• _TASK OBJECTIVE_:
Copy the entries character for character.

Saved data entries:
+--

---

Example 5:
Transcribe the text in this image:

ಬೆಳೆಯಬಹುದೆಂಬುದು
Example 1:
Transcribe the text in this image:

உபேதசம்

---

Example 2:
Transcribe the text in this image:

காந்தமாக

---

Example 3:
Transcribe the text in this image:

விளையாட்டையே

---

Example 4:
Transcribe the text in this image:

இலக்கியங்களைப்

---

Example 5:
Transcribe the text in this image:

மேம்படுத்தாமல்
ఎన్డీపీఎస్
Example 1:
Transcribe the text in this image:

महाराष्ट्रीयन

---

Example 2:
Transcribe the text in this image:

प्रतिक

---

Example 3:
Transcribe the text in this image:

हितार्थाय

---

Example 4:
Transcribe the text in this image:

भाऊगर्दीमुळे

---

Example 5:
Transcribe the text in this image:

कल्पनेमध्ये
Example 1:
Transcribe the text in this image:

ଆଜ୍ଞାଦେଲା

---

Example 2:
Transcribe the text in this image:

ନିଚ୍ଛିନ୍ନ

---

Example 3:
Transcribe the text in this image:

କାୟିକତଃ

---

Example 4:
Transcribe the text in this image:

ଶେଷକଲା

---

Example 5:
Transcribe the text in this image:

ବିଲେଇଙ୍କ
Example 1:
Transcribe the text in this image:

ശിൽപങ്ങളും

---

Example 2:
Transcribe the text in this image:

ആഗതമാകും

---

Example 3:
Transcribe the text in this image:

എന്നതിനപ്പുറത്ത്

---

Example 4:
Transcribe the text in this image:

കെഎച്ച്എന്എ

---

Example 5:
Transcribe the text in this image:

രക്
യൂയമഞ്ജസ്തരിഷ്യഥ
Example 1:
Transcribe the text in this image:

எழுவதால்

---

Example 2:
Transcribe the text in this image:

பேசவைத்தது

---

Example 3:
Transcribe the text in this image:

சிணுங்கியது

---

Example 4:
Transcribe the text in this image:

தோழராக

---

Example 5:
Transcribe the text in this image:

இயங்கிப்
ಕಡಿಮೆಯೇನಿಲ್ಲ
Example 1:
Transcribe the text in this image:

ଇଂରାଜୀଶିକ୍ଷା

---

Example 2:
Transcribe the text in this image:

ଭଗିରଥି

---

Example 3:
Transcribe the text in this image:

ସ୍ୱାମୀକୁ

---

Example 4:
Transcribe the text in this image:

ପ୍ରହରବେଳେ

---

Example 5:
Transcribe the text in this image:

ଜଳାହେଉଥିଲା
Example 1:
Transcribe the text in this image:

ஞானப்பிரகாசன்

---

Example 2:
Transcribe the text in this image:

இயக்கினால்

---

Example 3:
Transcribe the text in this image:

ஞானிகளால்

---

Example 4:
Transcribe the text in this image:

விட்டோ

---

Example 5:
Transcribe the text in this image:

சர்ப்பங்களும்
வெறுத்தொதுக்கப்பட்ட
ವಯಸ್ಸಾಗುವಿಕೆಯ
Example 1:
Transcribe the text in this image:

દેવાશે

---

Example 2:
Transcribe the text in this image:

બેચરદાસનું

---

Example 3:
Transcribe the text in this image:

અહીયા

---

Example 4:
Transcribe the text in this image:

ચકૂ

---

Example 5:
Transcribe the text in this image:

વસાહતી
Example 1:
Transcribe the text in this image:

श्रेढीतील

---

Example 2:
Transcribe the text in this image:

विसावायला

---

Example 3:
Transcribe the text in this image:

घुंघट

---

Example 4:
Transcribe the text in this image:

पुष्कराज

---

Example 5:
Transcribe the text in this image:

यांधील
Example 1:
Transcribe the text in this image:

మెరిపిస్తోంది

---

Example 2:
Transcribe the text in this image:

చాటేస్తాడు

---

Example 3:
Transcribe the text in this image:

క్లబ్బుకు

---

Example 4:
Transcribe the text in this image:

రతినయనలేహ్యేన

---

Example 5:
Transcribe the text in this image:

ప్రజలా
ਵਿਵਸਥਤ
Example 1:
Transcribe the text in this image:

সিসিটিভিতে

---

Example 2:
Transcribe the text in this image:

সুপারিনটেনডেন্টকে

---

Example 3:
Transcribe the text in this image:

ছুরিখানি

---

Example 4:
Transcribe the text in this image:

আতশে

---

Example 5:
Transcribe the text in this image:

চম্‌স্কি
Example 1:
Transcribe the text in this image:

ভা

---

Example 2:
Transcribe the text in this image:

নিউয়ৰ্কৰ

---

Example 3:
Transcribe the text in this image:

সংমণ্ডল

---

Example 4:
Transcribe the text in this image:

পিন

+--

• _EXPECTED ANSWER_:
---

Example 5:
Transcribe the text in this image:

ಬೆಳೆಯಬಹುದೆಂಬುದು
Example 1:
Transcribe the text in this image:

உபேதசம்

---

Example 2:
Transcribe the text in this image:

காந்தமாக

---

Example 3:
Transcribe the text in this image:

விளையாட்டையே

---

Example 4:
Transcribe the text in this image:

இலக்கியங்களைப்

---

Example 5:
Transcribe the text in this image:

மேம்படுத்தாமல்
ఎన్డీపీఎస్
Example 1:
Transcribe the text in this image:

महाराष्ट्रीयन

---

Example 2:
Transcribe the text in this image:

प्रतिक

---

Example 3:
Transcribe the text in this image:

हितार्थाय

---

Example 4:
Transcribe the text in this image:

भाऊगर्दीमुळे

---

Example 5:
Transcribe the text in this image:

कल्पनेमध्ये
Example 1:
Transcribe the text in this image:

ଆଜ୍ଞାଦେଲା

---

Example 2:
Transcribe the text in this image:

ନିଚ୍ଛିନ୍ନ

---

Example 3:
Transcribe the text in this image:

କାୟିକତଃ

---

Example 4:
Transcribe the text in this image:

ଶେଷକଲା

---

Example 5:
Transcribe the text in this image:

ବିଲେଇଙ୍କ
Example 1:
Transcribe the text in this image:

ശിൽപങ്ങളും

---

Example 2:
Transcribe the text in this image:

ആഗതമാകും

---

Example 3:
Transcribe the text in this image:

എന്നതിനപ്പുറത്ത്

---

Example 4:
Transcribe the text in this image:

കെഎച്ച്എന്എ

---

Example 5:
Transcribe the text in this image:

രക്
യൂയമഞ്ജസ്തരിഷ്യഥ
Example 1:
Transcribe the text in this image:

எழுவதால்

---

Example 2:
Transcribe the text in this image:

பேசவைத்தது

---

Example 3:
Transcribe the text in this image:

சிணுங்கியது

---

Example 4:
Transcribe the text in this image:

தோழராக

---

Example 5:
Transcribe the text in this image:

இயங்கிப்
ಕಡಿಮೆಯೇನಿಲ್ಲ
Example 1:
Transcribe the text in this image:

ଇଂରାଜୀଶିକ୍ଷା

---

Example 2:
Transcribe the text in this image:

ଭଗିରଥି

---

Example 3:
Transcribe the text in this image:

ସ୍ୱାମୀକୁ

---

Example 4:
Transcribe the text in this image:

ପ୍ରହରବେଳେ

---

Example 5:
Transcribe the text in this image:

ଜଳାହେଉଥିଲା
Example 1:
Transcribe the text in this image:

ஞானப்பிரகாசன்

---

Example 2:
Transcribe the text in this image:

இயக்கினால்

---

Example 3:
Transcribe the text in this image:

ஞானிகளால்

---

Example 4:
Transcribe the text in this image:

விட்டோ

---

Example 5:
Transcribe the text in this image:

சர்ப்பங்களும்
வெறுத்தொதுக்கப்பட்ட
ವಯಸ್ಸಾಗುವಿಕೆಯ
Example 1:
Transcribe the text in this image:

દેવાશે

---

Example 2:
Transcribe the text in this image:

બેચરદાસનું

---

Example 3:
Transcribe the text in this image:

અહીયા

---

Example 4:
Transcribe the text in this image:

ચકૂ

---

Example 5:
Transcribe the text in this image:

વસાહતી
Example 1:
Transcribe the text in this image:

श्रेढीतील

---

Example 2:
Transcribe the text in this image:

विसावायला

---

Example 3:
Transcribe the text in this image:

घुंघट

---

Example 4:
Transcribe the text in this image:

पुष्कराज

---

Example 5:
Transcribe the text in this image:

यांधील
Example 1:
Transcribe the text in this image:

మెరిపిస్తోంది

---

Example 2:
Transcribe the text in this image:

చాటేస్తాడు

---

Example 3:
Transcribe the text in this image:

క్లబ్బుకు

---

Example 4:
Transcribe the text in this image:

రతినయనలేహ్యేన

---

Example 5:
Transcribe the text in this image:

ప్రజలా
ਵਿਵਸਥਤ
Example 1:
Transcribe the text in this image:

সিসিটিভিতে

---

Example 2:
Transcribe the text in this image:

সুপারিনটেনডেন্টকে

---

Example 3:
Transcribe the text in this image:

ছুরিখানি

---

Example 4:
Transcribe the text in this image:

আতশে

---

Example 5:
Transcribe the text in this image:

চম্‌স্কি
Example 1:
Transcribe the text in this image:

ভা

---

Example 2:
Transcribe the text in this image:

নিউয়ৰ্কৰ

---

Example 3:
Transcribe the text in this image:

সংমণ্ডল

---

Example 4:
Transcribe the text in this image:

পিন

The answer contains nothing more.